#### 任务目标
1. 根据微博数据抓取教程回答：
(a) 第二个请求可以得到哪些信息？
(b) 两个接口用的是什么请求，返回什么格式的数据？
(c) get_html 函数里加了几秒延时？
2. 一字不改地引用微博数据抓取教程中从“Python爬虫登录微博 爬虫获取微博数据_python_03”到“只要在uid这个列表里添加用户id,这样就可以实现多个用户信息的抓取了。”的部分。

#### 文档节选

******************************

文章目录

  • 好久没更新了,今天来更新一波。
  • 一、网页分析
  • 二、接口分析
  • url分析
  • 返回数据分析
  • 三、编写代码
  • 获取数据
  • 保存数据
  • 完整代码


好久没更新了,今天来更新一波。

今天继续使用新版微博

一、网页分析

依旧是女神迪丽热巴😍

找到热巴的主页,依旧先打开开发者模式,然后刷新网页。

Python爬虫登录微博 爬虫获取微博数据_python


在这个请求中你可以得到:昵称、关注数、粉丝数、博文数、个人简介、性别、是否通过微博认证、认证信息、地区、微博等级、会员等级等等。

另外一个请求

Python爬虫登录微博 爬虫获取微博数据_Python爬虫登录微博_02


可以得到:生日、公司、学校、加入微博的时间、阳光信用等等。

二、接口分析

url分析

https://weibo.com/ajax/profile/info?uid=1669879400

很显然只有uid这一个参数,对应的是博主的id

https://weibo.com/ajax/profile/detail?uid=1669879400

同上
所以我们只要知道了博主的uid就可以获得他的相关信息了。

返回数据分析

两个接口大同小异,都是get请求,返回数据格式都是json格式

Python爬虫登录微博 爬虫获取微博数据_python_03

三、编写代码

知道了url规则,以及返回数据的格式,那现在咱们的任务就是构造url然后请求数据

uid = ['1669879400']
for id in uid:
    url1 = "https://weibo.com/ajax/profile/info?uid={}".format(id)
    url2 = "https://weibo.com/ajax/profile/detail?uid={}".format(id)

只要在uid这个列表里添加用户id,这样就可以实现多个用户信息的抓取了。
对于每个url我们都要去用requests库中的get方法去请求数据:
所以我们为了方便就把请求网页的代码写成了函数get_html(url),传入的参数是url返回的是请求到的内容。

def get_html(url):
    headers = {
        "User-Agent": "Mozilla/5.0 (Windows NT 10.0; Win64; x64) AppleWebKit/537.36 (KHTML, like Gecko) Chrome/89.0.4389.82 Safari/537.36",
        "Referer": "https://weibo.com"
    }
    cookies = {
    	"cookie": "你的cookie"
    }
    response = requests.get(url, headers=headers, cookies=cookies)
    time.sleep(3)	# 加上3s 的延时防止被反爬
    return response.text

注意这里一定要把你的cookie替换掉,不然请求不到内容。

获取数据

我把它封装成了一个函数,传入uid。

def get_data(id):
    url1 = "https://weibo.com/ajax/profile/info?uid={}".format(id)
    url2 = "https://weibo.com/ajax/profile/detail?uid={}".format(id)
    html1 = get_html(url1)
    html2 = get_html(url2)
    responses1 = json.loads(html1)
    data1 = responses1['data']['user']
    responses2 = json.loads(html2)

******************************

#### 所示材料

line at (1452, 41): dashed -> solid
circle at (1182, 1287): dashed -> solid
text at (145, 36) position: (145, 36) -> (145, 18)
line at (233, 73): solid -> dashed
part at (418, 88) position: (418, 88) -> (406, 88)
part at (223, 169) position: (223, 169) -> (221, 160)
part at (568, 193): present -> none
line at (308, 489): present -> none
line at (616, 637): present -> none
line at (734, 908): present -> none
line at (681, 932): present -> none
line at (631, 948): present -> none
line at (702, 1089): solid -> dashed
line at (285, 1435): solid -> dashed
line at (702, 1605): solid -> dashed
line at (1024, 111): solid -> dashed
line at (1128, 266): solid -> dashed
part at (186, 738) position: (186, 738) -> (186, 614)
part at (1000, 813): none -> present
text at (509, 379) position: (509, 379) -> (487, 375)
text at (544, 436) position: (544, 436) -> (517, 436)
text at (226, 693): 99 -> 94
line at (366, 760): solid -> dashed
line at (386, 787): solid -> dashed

******************************

#### 完整答案
1.
(a) 生日、公司、学校、加入微博的时间、阳光信用等等。
(b) 都是 get 请求，返回数据都是 json 格式。
(c) 3 秒。

2.
Python爬虫登录微博 爬虫获取微博数据_python_03

三、编写代码

知道了url规则,以及返回数据的格式,那现在咱们的任务就是构造url然后请求数据

uid = ['1669879400']
for id in uid:
    url1 = "https://weibo.com/ajax/profile/info?uid={}".format(id)
    url2 = "https://weibo.com/ajax/profile/detail?uid={}".format(id)

只要在uid这个列表里添加用户id,这样就可以实现多个用户信息的抓取了。